複数の触手を伸ばして眩く発光する海月姿のレイン。

トグサの肉体を破壊して、妨害する存在を消そうと考えていた。


「…駄目ですね。此処で消失して元の世界に戻ったら、ルイーズを置いて行ってしまう」


トグサは武器を構える。自らの魂から生まれた代物を、相手に向け出した。

彼の言葉を聞いた仮面の男は鼻で笑う。


「女、それが名か、案ずるな、同じ所に、返そう、同じ、死の場所、終わりの、場所へ」


仮面の男の笑い方は、トグサの神経を逆撫でさせた。

人を貶す様を見ているとトグサはどうしてもその鼻を明かしたくなる衝動に駆られてしまう。

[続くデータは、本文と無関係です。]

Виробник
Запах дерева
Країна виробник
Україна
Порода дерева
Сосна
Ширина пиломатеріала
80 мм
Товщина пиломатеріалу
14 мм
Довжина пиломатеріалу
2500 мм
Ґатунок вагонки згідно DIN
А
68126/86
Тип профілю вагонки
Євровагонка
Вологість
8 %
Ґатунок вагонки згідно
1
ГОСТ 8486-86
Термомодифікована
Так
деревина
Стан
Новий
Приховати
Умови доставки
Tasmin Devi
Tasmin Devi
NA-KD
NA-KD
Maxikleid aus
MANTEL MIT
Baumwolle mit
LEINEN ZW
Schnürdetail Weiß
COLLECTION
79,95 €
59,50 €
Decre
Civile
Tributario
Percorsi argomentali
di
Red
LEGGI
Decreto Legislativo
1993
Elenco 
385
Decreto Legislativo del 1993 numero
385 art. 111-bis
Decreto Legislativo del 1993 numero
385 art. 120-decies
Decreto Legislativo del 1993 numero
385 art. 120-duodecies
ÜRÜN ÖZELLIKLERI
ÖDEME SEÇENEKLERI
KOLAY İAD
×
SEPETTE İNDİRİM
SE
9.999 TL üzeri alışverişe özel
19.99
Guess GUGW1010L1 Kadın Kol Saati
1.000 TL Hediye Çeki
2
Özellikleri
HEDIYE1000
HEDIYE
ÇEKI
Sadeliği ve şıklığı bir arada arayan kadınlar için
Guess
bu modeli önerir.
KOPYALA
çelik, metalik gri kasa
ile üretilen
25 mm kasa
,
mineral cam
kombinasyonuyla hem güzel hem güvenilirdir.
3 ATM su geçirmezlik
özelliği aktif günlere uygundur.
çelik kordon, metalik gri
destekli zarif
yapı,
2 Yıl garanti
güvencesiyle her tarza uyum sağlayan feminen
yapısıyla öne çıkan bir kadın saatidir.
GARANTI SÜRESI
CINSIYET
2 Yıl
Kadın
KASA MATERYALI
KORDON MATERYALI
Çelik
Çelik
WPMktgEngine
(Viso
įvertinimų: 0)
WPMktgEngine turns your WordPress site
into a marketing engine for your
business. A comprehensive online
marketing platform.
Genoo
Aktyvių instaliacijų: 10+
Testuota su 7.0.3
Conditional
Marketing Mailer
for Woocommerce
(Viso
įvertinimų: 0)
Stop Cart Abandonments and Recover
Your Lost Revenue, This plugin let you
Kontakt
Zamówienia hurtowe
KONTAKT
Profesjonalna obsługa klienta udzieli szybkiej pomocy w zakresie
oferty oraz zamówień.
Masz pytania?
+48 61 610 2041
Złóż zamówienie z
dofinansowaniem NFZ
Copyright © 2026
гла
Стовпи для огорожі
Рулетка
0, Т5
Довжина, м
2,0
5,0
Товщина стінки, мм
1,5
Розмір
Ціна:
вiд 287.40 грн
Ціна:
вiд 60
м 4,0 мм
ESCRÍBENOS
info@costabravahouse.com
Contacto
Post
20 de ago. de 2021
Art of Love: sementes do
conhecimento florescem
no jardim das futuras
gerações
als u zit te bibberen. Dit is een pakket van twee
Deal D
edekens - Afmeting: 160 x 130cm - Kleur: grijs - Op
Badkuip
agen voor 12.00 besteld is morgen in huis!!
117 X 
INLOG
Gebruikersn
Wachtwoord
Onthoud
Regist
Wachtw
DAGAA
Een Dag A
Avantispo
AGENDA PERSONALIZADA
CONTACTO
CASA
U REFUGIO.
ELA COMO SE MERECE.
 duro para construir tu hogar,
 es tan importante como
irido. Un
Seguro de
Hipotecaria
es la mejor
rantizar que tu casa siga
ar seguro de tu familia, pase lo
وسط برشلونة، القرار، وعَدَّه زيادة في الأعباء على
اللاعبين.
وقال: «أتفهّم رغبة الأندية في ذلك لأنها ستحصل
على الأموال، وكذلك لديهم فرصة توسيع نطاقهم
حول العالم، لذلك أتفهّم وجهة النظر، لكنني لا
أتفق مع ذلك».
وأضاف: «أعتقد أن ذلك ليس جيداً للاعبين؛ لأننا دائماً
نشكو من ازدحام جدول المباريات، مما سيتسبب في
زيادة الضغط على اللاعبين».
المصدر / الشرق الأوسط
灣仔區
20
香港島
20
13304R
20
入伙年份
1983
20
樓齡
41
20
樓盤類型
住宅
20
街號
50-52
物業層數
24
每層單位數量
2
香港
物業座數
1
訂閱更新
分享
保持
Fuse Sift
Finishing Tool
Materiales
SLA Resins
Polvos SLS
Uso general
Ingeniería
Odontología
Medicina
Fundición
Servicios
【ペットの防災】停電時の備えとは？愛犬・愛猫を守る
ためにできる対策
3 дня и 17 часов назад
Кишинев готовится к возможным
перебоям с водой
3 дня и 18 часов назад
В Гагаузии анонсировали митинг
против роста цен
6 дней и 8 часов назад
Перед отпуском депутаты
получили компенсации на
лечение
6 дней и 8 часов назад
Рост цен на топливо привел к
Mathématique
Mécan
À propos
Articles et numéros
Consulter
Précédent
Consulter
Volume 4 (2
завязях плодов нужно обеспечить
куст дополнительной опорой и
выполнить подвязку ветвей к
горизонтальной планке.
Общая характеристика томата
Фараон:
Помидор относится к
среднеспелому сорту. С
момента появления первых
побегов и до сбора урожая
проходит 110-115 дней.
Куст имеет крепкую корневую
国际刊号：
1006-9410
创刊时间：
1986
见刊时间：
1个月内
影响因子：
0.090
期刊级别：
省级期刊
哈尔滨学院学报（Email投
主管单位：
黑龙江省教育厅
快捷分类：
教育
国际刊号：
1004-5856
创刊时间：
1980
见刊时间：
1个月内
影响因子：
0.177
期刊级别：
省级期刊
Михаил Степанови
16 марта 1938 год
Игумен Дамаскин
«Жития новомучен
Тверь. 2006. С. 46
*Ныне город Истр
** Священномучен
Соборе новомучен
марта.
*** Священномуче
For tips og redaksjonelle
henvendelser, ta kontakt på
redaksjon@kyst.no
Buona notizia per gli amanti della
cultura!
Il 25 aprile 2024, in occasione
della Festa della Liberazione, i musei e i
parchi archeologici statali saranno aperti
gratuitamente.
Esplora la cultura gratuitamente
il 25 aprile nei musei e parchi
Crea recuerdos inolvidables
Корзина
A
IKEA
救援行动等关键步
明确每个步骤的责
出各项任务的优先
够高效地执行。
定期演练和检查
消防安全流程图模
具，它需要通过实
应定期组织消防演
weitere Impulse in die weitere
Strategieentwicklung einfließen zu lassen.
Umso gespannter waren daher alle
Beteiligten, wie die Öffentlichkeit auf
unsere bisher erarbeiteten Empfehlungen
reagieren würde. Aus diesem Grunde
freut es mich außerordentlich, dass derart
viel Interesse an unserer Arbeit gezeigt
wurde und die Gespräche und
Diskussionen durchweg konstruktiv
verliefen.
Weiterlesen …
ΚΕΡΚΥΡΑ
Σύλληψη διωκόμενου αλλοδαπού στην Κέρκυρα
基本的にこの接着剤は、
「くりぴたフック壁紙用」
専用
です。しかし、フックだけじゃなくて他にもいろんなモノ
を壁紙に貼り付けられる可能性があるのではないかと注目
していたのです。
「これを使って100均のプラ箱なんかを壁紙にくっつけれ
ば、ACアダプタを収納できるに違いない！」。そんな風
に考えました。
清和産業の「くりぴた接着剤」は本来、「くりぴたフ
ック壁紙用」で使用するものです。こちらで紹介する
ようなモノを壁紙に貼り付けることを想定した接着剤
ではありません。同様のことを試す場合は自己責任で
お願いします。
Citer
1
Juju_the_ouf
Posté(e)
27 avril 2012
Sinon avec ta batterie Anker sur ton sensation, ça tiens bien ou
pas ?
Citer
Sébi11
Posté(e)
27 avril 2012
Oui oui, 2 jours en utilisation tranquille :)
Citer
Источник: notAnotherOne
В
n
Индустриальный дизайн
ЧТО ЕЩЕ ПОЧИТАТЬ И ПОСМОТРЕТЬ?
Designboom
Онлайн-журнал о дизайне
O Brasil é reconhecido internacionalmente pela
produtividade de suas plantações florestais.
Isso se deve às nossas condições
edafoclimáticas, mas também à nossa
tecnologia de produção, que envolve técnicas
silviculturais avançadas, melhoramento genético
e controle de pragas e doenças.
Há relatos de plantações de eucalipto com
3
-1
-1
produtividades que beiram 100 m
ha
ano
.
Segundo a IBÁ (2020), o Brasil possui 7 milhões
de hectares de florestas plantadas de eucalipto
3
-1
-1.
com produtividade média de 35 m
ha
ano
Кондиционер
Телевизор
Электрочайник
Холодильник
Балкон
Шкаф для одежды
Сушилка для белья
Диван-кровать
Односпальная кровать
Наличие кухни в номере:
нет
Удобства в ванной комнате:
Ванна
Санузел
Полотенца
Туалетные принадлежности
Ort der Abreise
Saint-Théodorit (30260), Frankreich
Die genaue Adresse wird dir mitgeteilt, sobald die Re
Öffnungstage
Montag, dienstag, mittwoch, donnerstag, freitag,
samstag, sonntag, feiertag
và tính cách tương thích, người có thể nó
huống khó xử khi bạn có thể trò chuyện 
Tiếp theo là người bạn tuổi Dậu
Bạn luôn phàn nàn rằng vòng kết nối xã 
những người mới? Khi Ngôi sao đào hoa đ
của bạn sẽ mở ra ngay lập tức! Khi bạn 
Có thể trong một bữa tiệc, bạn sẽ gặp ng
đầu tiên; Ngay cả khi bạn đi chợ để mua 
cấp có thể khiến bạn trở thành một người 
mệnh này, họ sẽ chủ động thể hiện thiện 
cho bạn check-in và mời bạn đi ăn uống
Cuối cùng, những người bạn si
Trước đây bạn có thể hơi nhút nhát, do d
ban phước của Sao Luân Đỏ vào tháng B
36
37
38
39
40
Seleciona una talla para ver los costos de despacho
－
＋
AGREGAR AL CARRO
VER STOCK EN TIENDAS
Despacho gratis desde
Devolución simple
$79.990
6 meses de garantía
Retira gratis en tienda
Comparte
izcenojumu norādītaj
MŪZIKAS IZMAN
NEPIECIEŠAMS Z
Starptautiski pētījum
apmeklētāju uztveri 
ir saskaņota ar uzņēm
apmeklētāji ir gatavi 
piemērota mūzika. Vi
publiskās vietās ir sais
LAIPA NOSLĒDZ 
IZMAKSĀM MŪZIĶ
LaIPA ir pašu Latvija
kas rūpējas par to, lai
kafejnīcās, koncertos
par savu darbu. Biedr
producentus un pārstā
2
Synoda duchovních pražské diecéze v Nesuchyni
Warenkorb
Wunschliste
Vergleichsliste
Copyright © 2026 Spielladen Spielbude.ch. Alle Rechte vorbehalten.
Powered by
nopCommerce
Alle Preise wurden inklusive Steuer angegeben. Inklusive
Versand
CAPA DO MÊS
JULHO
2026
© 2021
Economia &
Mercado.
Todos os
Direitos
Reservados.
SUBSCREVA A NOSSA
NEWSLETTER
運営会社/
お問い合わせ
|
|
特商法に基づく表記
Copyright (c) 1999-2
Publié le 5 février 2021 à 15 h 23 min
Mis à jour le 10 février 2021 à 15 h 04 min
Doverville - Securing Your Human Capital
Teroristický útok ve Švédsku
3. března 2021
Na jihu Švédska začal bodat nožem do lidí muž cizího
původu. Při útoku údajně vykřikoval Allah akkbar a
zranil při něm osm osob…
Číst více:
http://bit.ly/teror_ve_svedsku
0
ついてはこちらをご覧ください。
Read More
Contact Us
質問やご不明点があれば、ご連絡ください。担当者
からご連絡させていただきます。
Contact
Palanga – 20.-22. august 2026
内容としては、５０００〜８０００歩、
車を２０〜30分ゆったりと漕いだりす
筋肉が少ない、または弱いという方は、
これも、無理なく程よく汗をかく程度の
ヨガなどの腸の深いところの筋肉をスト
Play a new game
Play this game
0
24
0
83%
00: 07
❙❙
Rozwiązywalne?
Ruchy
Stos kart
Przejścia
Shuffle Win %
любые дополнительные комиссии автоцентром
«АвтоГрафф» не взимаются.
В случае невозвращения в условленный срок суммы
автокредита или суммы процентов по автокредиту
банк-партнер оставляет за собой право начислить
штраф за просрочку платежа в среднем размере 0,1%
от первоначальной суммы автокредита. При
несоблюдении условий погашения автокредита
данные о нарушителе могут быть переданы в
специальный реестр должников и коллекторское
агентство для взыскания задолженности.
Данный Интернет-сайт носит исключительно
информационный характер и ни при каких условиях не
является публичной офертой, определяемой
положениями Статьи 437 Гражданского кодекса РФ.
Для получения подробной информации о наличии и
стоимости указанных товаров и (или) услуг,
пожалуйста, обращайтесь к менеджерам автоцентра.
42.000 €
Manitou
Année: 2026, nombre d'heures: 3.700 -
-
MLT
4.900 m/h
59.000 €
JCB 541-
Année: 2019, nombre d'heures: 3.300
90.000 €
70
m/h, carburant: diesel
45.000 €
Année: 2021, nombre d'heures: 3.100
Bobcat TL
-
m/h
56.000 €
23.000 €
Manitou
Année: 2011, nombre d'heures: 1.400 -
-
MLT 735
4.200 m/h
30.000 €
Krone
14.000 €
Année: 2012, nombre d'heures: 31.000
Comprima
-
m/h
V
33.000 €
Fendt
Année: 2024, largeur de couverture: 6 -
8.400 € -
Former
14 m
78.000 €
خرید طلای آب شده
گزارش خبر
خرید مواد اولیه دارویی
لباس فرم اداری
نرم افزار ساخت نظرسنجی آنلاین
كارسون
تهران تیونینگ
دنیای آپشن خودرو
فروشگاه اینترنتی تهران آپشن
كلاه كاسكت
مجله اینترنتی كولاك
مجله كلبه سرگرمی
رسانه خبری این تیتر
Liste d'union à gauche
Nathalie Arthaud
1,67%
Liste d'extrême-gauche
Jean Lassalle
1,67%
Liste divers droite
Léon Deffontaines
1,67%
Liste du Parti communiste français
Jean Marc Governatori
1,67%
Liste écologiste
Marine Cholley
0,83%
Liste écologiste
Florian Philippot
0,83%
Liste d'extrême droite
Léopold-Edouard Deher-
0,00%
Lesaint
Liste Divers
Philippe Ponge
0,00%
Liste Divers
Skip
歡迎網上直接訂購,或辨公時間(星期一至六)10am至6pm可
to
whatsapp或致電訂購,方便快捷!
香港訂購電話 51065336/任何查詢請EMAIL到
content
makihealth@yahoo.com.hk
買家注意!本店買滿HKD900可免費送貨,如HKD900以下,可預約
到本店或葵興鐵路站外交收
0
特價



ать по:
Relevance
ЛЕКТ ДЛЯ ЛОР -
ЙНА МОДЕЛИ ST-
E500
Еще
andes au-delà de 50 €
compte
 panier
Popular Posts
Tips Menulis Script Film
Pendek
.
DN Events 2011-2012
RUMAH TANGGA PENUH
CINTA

例えそうでなくても、ルイーズ=カンデラを危険な目に合わせる様な口ぶりが、一瞬でトグサの怒りに火を点けた。


「あ…?」


握り締める武器を捨て、トグサは自らの胸に五指を開いて掴んだ。


「やれるものなら、やってみろよ…その前に俺がお前らを殺してやる」


『それは駄目だ、トグサくん。原住民の殺害は認められない』


同じ帰還者であるレインが、トグサを見る。

トグサとレイン。

お互いに譲れない意志というものが存在する。

彼らの肉体は朽ちた。死亡した魂の行く末が、世界と契約して存在する事を許された帰還者と言う立場。

生前。生き続ける上で守り続けた何かを、死した二人は既に失っている。

それはかたちあるものであり、人生と言う百年にも満たない時間の中で築き上げた人との関係や、地位や財産も、彼らには最早何もない。

それでも魂に刻まれた譲れないものは存在した。


「そうですね…貴方は、歴史研究者。異世界の歴史を貪りたいと願う…俺は違う、俺は、許さない事を無理に許す事を許さない、どんな相手でも、俺はそれを誇示し続ける」


トグサは自分が優位だと思い込み劣勢者に対して煽り勝ち誇った表情をする輩が大嫌いだった。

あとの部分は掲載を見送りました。